Ag Intel

EPA RFS Decision Nears as White House Engagement Intensifies Ahead of Potential Friday, March 27 Rollout

EPA RFS Decision Nears as White House Engagement Intensifies Ahead of Potential Friday, March 27 Rollout

Industry meetings and a planned White House event next week signal mounting pressure on EPA to finalize 2026–27 biofuel mandates — with markets increasingly bracing for a late-week announcement


Momentum is building around the long-awaited Renewable Fuel Standard decision as industry meetings accelerate and a White House discussion slated for Friday next week (March 27) underscores the growing urgency to finalize the rule. CBS News is reporting that the Trump administration is planning an event next week at the White House to “shine a spotlight on the men and women growing our food, fiber, and fuel,” noting an invitation for the event said it would be following National Agriculture Week and linked it to the EPA decision on the Renewable Fuel Standard (RFS) levels for 2026 and 2027.

The RFS Set 2 final rule is currently under review at the Office of Management and Budget (OMB) with 21 meetings either already held or scheduled on the EPA plan, with four meetings scheduled to take place early next week – March 23 and 24. Several administration officials, including USDA Deputy Secretary Stephen Vaden have labeled the Trump administration as being the most positive administration for biofuels, pointing to EPA’s proposed rule which included a major boost for biomass-based biodiesel for 2026 and 2027.

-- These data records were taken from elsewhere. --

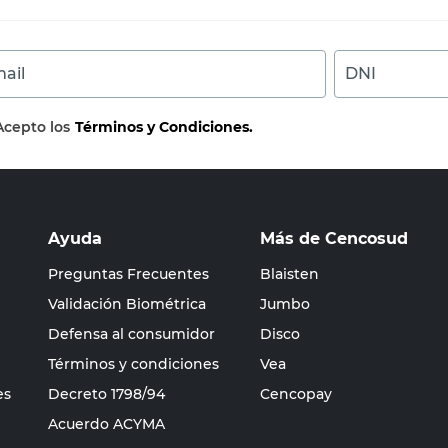
ail
DNI
Acepto los
Términos y Condiciones.
Ayuda
Más de Cencosud
Preguntas Frecuentes
Blaisten
Validación Biométrica
Jumbo
Defensa al consumidor
Disco
Términos y condiciones
Vea
es
Decreto 1798/94
Cencopay
Acuerdo ACYMA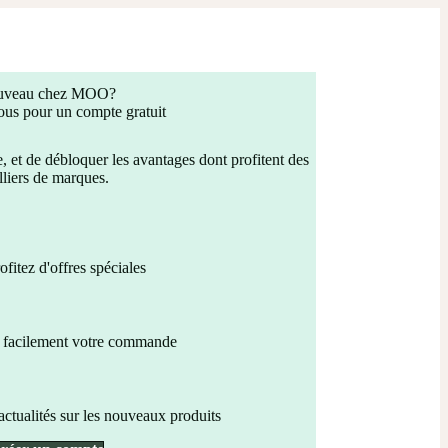
uveau chez MOO?
ous pour un compte gratuit
, et de débloquer les avantages dont profitent des
lliers de marques.
ofitez d'offres spéciales
 facilement votre commande
 actualités sur les nouveaux produits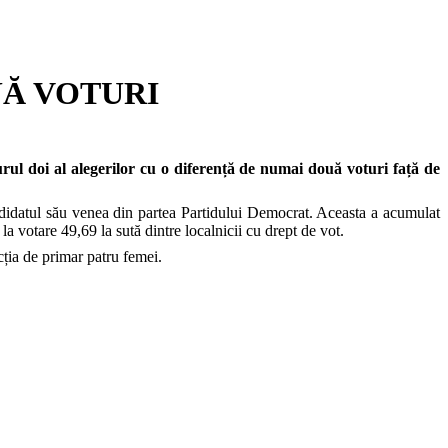
OUĂ VOTURI
turul doi al alegerilor cu o diferență de numai două voturi față de
candidatul său venea din partea Partidului Democrat. Aceasta a acumulat
la votare 49,69 la sută dintre localnicii cu drept de vot.
cția de primar patru femei.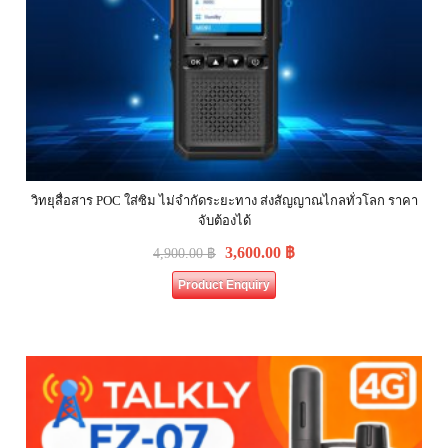
วิทยุสื่อสาร POC ใส่ซิม ไม่จำกัดระยะทาง ส่งสัญญาณไกลทั่วโลก ราคา
จับต้องได้
3,600.00
฿
4,900.00
฿
Product Enquiry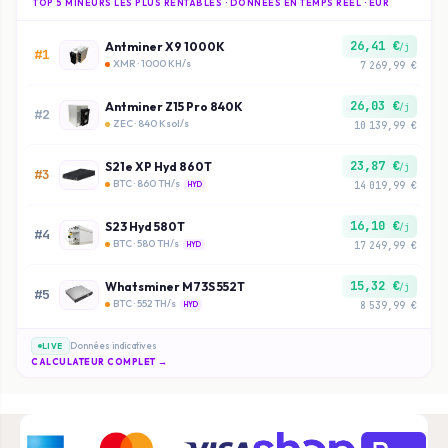
TOP 5 MINEURS LES PLUS RENTABLES · DONNÉES EN TEMPS RÉEL · EUR
26,41 €
Antminer X9 1000K
/j
#1
XMR · 1000 KH/s
7 269,99 €
26,03 €
Antminer Z15 Pro 840K
/j
#2
ZEC · 840 Ksol/s
10 139,99 €
23,87 €
S21e XP Hyd 860T
/j
#3
BTC · 860 TH/s
14 019,99 €
HYD
16,10 €
S23 Hyd 580T
/j
#4
BTC · 580 TH/s
17 249,99 €
HYD
15,32 €
Whatsminer M73S 552T
/j
#5
BTC · 552 TH/s
8 539,99 €
HYD
Données indicatives
LIVE
CALCULATEUR COMPLET →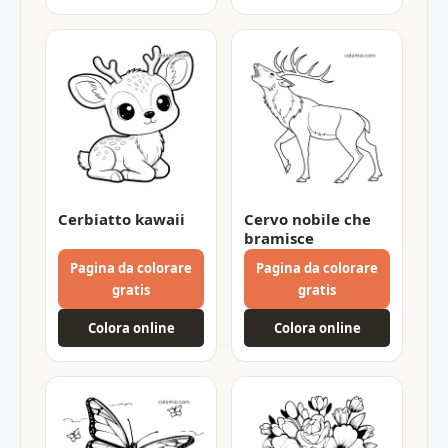
Cerbiatto kawaii
Cervo nobile che
bramisce
Pagina da colorare
Pagina da colorare
gratis
gratis
Colora online
Colora online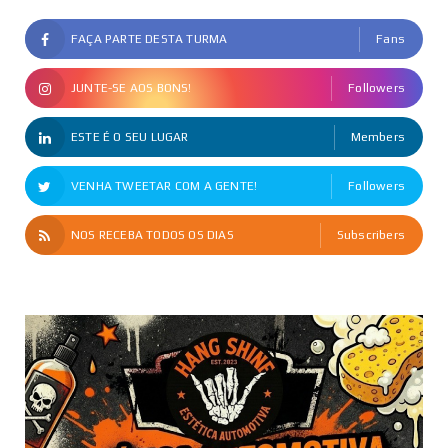
FAÇA PARTE DESTA TURMA
Fans
JUNTE-SE AOS BONS!
Followers
ESTE É O SEU LUGAR
Members
VENHA TWEETAR COM A GENTE!
Followers
NOS RECEBA TODOS OS DIAS
Subscribers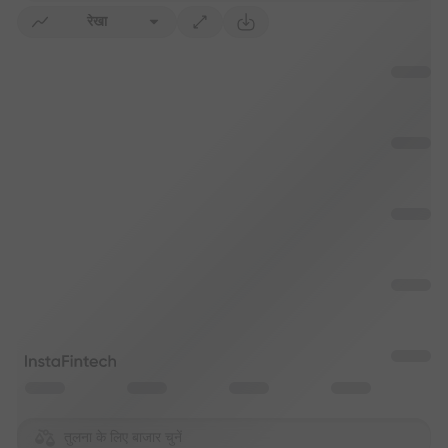
रेखा
तुलना के लिए बाजार चुनें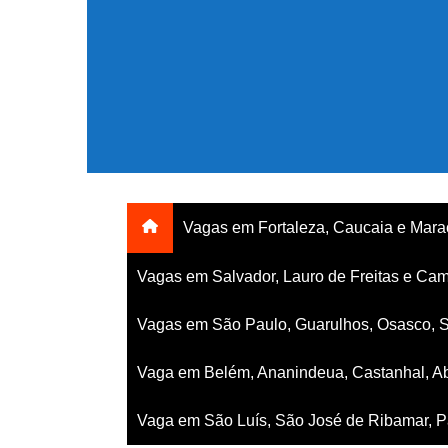
Ir
para
o
conteúdo
Vagas em Fortaleza, Caucaia e Mar
Vagas em Salvador, Lauro de Freitas e Cam
Vagas em São Paulo, Guarulhos, Osasco, 
Vaga em Belém, Ananindeua, Castanhal, Ab
Vaga em São Luís, São José de Ribamar, Pa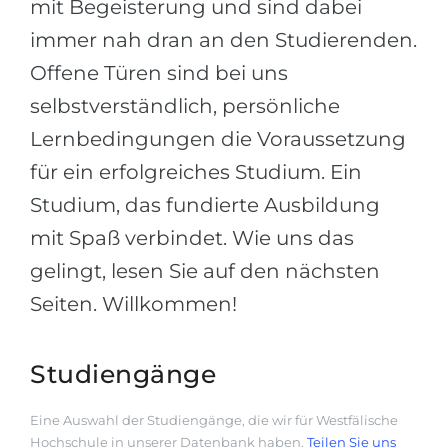
mit Begeisterung und sind dabei
immer nah dran an den Studierenden.
Offene Türen sind bei uns
selbstverständlich, persönliche
Lernbedingungen die Voraussetzung
für ein erfolgreiches Studium. Ein
Studium, das fundierte Ausbildung
mit Spaß verbindet. Wie uns das
gelingt, lesen Sie auf den nächsten
Seiten. Willkommen!
Studiengänge
Eine Auswahl der Studiengänge, die wir für Westfälische
Hochschule in unserer Datenbank haben.
Teilen Sie uns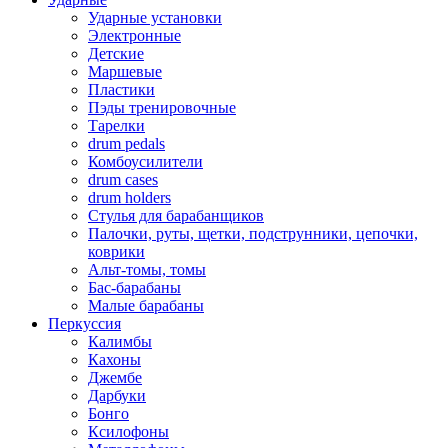
Ударные установки
Электронные
Детские
Маршевые
Пластики
Пэды тренировочные
Тарелки
drum pedals
Комбоусилители
drum cases
drum holders
Стулья для барабанщиков
Палочки, руты, щетки, подструнники, цепочки,
коврики
Альт-томы, томы
Бас-барабаны
Малые барабаны
Перкуссия
Калимбы
Кахоны
Джембе
Дарбуки
Бонго
Ксилофоны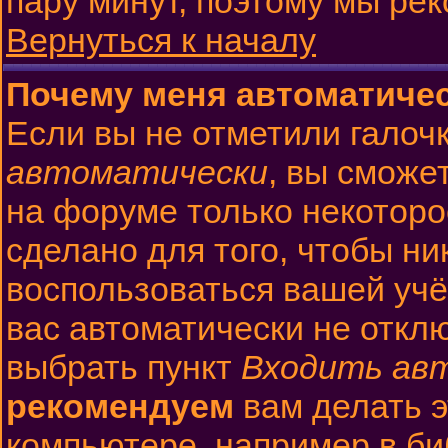
пару минут, поэтому мы ре
Вернуться к началу
Почему меня автоматиче
Если вы не отметили галоч
автоматически
, вы сможе
на форуме только некоторо
сделано для того, чтобы ни
воспользоваться вашей учё
вас автоматически не откл
выбрать пункт
Входить ав
рекомендуем
вам делать 
компьютере, например в би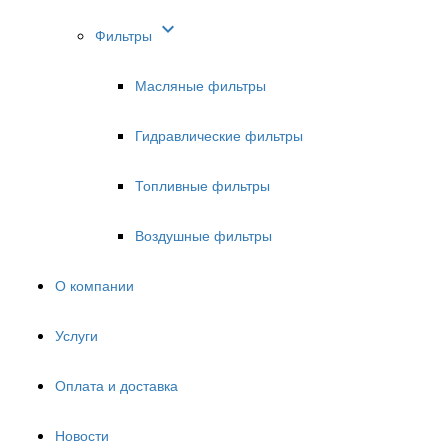

Фильтры
Масляные фильтры
Гидравлические фильтры
Топливные фильтры
Воздушные фильтры
О компании
Услуги
Оплата и доставка
Новости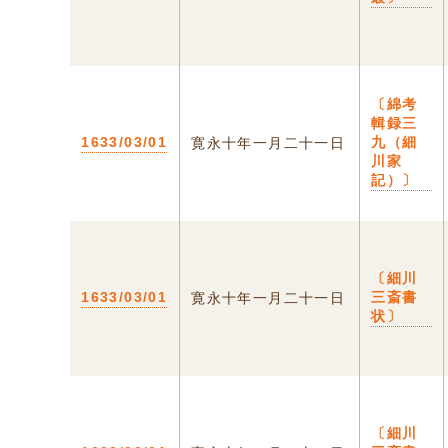
〔綿考
輯録三
1633/03/01
九（細
寛永十年一月二十一日
川家
記）〕
〔細川
1633/03/01
三斎書
寛永十年一月二十一日
状〕
〔細川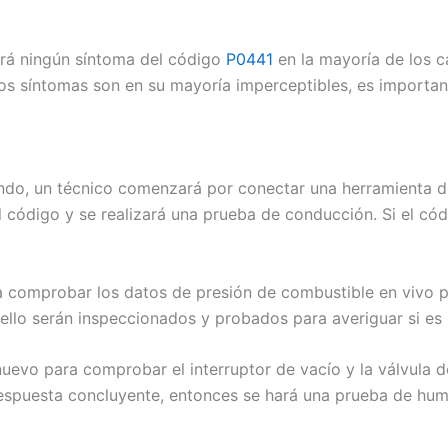
rá ningún síntoma del código
P0441
en la mayoría de los c
los síntomas son en su mayoría imperceptibles, es import
iendo, un técnico comenzará por conectar una herramienta 
 código y se realizará una prueba de conducción. Si el cód
ra comprobar los datos de presión de combustible en vivo 
l sello serán inspeccionados y probados para averiguar si es
nuevo para comprobar el interruptor de vacío y la válvula 
respuesta concluyente, entonces se hará una prueba de hum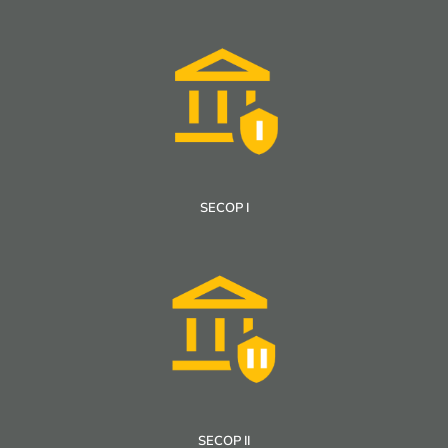
SECOP I
SECOP II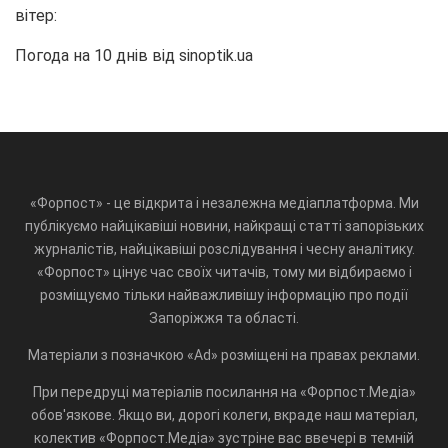
вітер:
Погода на 10 днів від
sinoptik.ua
«Форпост» - це відкрита і незалежна медіаплатформа. Ми
публікуємо найцікавіші новини, найкращі статті запорізьких
журналістів, найцікавіші розслідування і чесну аналітику.
«Форпост» цінує час своїх читачів, тому ми відбираємо і
розміщуємо тільки найважливішу інформацію про події
Запоріжжя та області.
Матеріали з позначкою «Ad» розміщені на правах реклами.
При передруці матеріалів посилання на «Форпост.Медіа»
обов'язкове. Якщо ви, дорогі колеги, вкраде наш матеріал,
колектив «Форпост.Медіа» зустріне вас ввечері в темній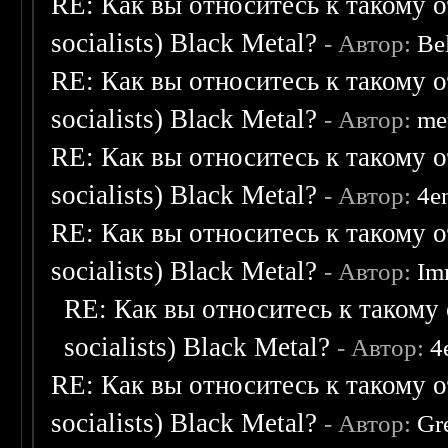
RE: Как вы относитесь к такому о
socialists) Black Metal?
- Автор:
Be
RE: Как вы относитесь к такому о
socialists) Black Metal?
- Автор:
me
RE: Как вы относитесь к такому о
socialists) Black Metal?
- Автор:
4e
RE: Как вы относитесь к такому о
socialists) Black Metal?
- Автор:
Im
RE: Как вы относитесь к такому 
socialists) Black Metal?
- Автор:
4
RE: Как вы относитесь к такому о
socialists) Black Metal?
- Автор:
Gr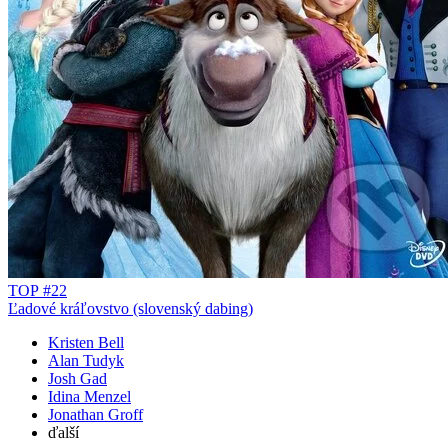
TOP #22
Ľadové kráľovstvo (slovenský dabing)
Kristen Bell
Alan Tudyk
Josh Gad
Idina Menzel
Jonathan Groff
ďalší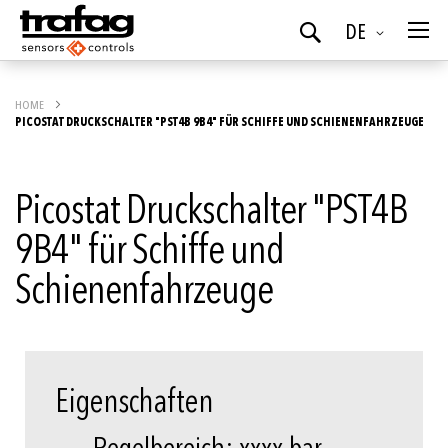
Sprache
DE
Suchen
HOME
PICOSTAT DRUCKSCHALTER "PST4B 9B4" FÜR SCHIFFE UND SCHIENENFAHRZEUGE
Picostat Druckschalter "PST4B
9B4" für Schiffe und
Schienenfahrzeuge
Eigenschaften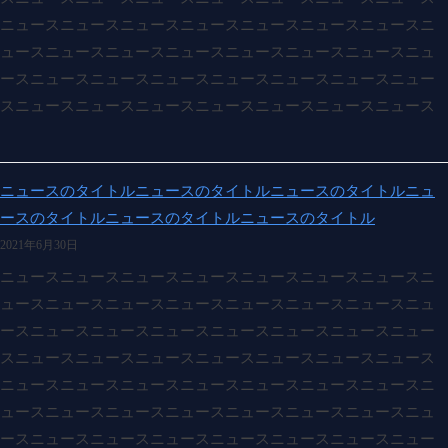
ニュースニュースニュースニュースニュースニュースニュースニ
ュースニュースニュースニュースニュースニュースニュースニュ
ースニュースニュースニュースニュースニュースニュースニュー
スニュースニュースニュースニュースニュースニュースニュース
ニュースのタイトルニュースのタイトルニュースのタイトルニュ
ースのタイトルニュースのタイトルニュースのタイトル
2021年6月30日
ニュースニュースニュースニュースニュースニュースニュースニ
ュースニュースニュースニュースニュースニュースニュースニュ
ースニュースニュースニュースニュースニュースニュースニュー
スニュースニュースニュースニュースニュースニュースニュース
ニュースニュースニュースニュースニュースニュースニュースニ
ュースニュースニュースニュースニュースニュースニュースニュ
ースニュースニュースニュースニュースニュースニュースニュー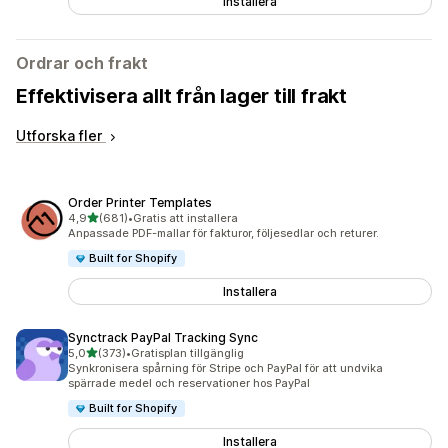
Installera
Ordrar och frakt
Effektivisera allt från lager till frakt
Utforska fler
Order Printer Templates
av 5 stjärnor
4,9
(681)
•
Gratis att installera
681 recensioner totalt
Anpassade PDF-mallar för fakturor, följesedlar och returer.
Built for Shopify
Installera
Synctrack PayPal Tracking Sync
av 5 stjärnor
5,0
(373)
•
Gratisplan tillgänglig
373 recensioner totalt
Synkronisera spårning för Stripe och PayPal för att undvika
spärrade medel och reservationer hos PayPal
Built for Shopify
Installera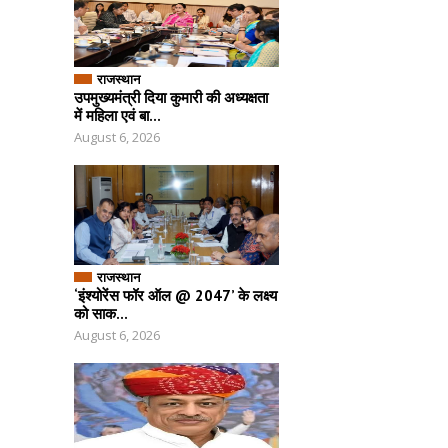
राजस्थान
उपमुख्यमंत्री दिया कुमारी की अध्यक्षता
में महिला एवं बा...
August 6, 2026
राजस्थान
‘इंश्योरेंस फॉर ऑल @ 2047’ के लक्ष्य
को साक...
August 6, 2026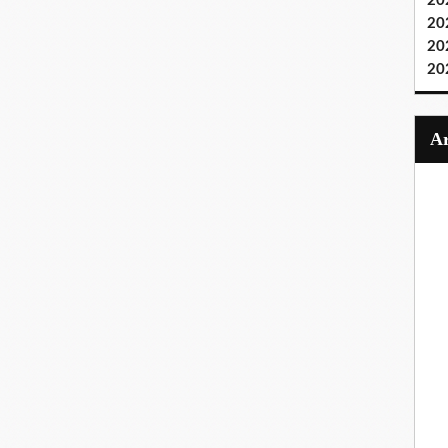
20
20
20
20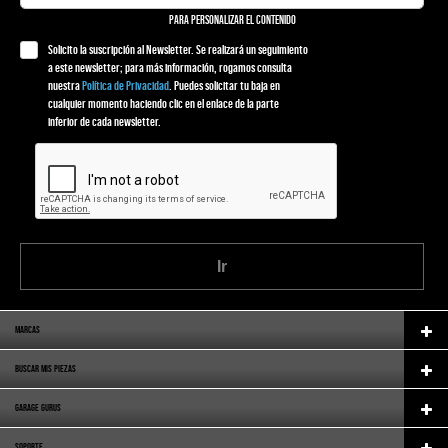
PARA PERSONALIZAR EL CONTENIDO
Solicito la suscripción al Newsletter. Se realizará un seguimiento
a este newsletter; para más información, rogamos consulta
nuestra
Política de Privacidad
. Puedes solicitar tu baja en
cualquier momento haciendo clic en el enlace de la parte
inferior de cada newsletter.
Ir
MARCAS
BUSCAR MIS PIEZAS
GARAGE GURUS
SOPORTE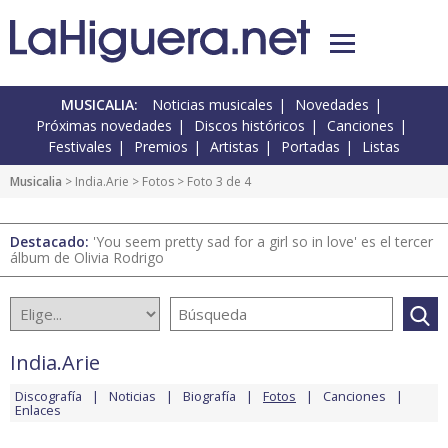
MUSICALIA:
Noticias musicales
Novedades
Próximas novedades
Discos históricos
Canciones
Festivales
Premios
Artistas
Portadas
Listas
Musicalia
>
India.Arie
>
Fotos
> Foto 3 de 4
Destacado:
'You seem pretty sad for a girl so in love' es el tercer
álbum de Olivia Rodrigo
India.Arie
Discografía
Noticias
Biografía
Fotos
Canciones
Enlaces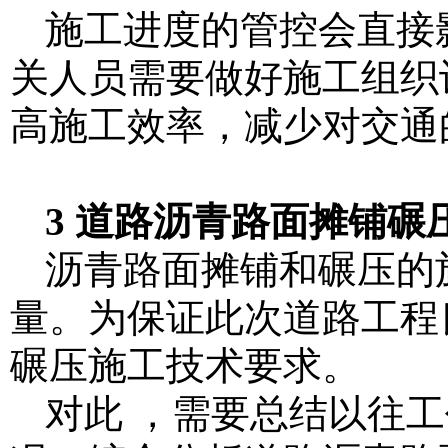
施工进度的管控会直接
关人员需要做好施工组织
高施工效率，减少对交通
3 道路沥青路面摊铺碾
沥青路面摊铺和碾压的
量。为保证此次道路工程
碾压施工技术要求。
对此 ，需要总结以往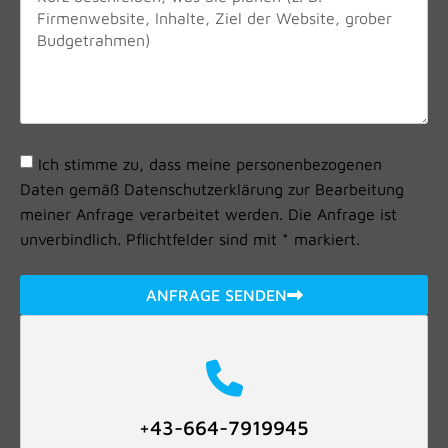
Ich stimme zu, dass meine personenbezogenen
Daten gemäß Datenschutzerklärung zur Bearbeitung
meiner Anfrage verarbeitet werden. Die Anfrage ist
unverbindlich. Pflichtfelder sind mit * markiert.
ANFRAGE SENDEN
+43-664-7919945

EPA has repeatedly indicated it intends to release final 2026–27 Renewable Volume Obligations by the end of March — but consistent with its history on RFS timelines, the agency has yet to deliver. That delay has shifted attention toward a narrowing window for action, with market participants now watching for a potential announcement either late this week or following the White House engagement next Friday, March 27.

The policy discussions underway — both within the administration and with industry stakeholders — suggest the final rule is entering its decisive phase. The White House meeting is expected to focus on balancing competing pressures from the refining sector, which has pushed for flexibility through small refinery exemptions, and farm-state and biofuel interests, which are pressing for stronger, enforceable blending requirements.

At the center of the negotiations is the biomass-based diesel mandate for 2026. Market expectations have converged around a nominal Renewable Volume Obligation near 5.4 billion gallons. But the more consequential issue — and the focus of recent meetings — is how EPA handles the reallocation of small refinery exemptions.

Under the most widely discussed framework, EPA would reassign roughly 70% of previously waived volumes back onto non-exempt refiners, effectively raising the real compliance obligation closer to 5.6 billion gallons. Some scenarios discussed in policy and industry circles go further, suggesting reallocation could reach 75%, tightening the system even more.

That distinction is critical: 
A higher reallocation rate amplifies the effective mandate well beyond the headline number

• It strengthens RIN credit markets, particularly D4 biomass-based diesel credits

• It boosts soybean oil demand, reinforcing crush margins and biofuel economics

• It shifts compliance costs more heavily onto large refiners

The White House meeting next Friday could prove pivotal in resolving those trade-offs. If consensus emerges, it would clear the way for EPA to move quickly — potentially aligning with expectations for a near-term announcement shortly thereafter.

For agriculture, the stakes are significant. A stronger effective mandate — driven by higher reallocation — would provide a meaningful demand-side tailwind for soybean oil and biofuels at a time when farm income remains under pressure from elevated input costs and volatile global markets.

Until then, uncertainty remains the defining feature of the RFS outlook. But with high-level engagement intensifying and the end-of-month deadline approaching, the policy window is rapidly closing — and markets are positioning for a decision that could ripple across energy, agriculture, and refining sectors within days.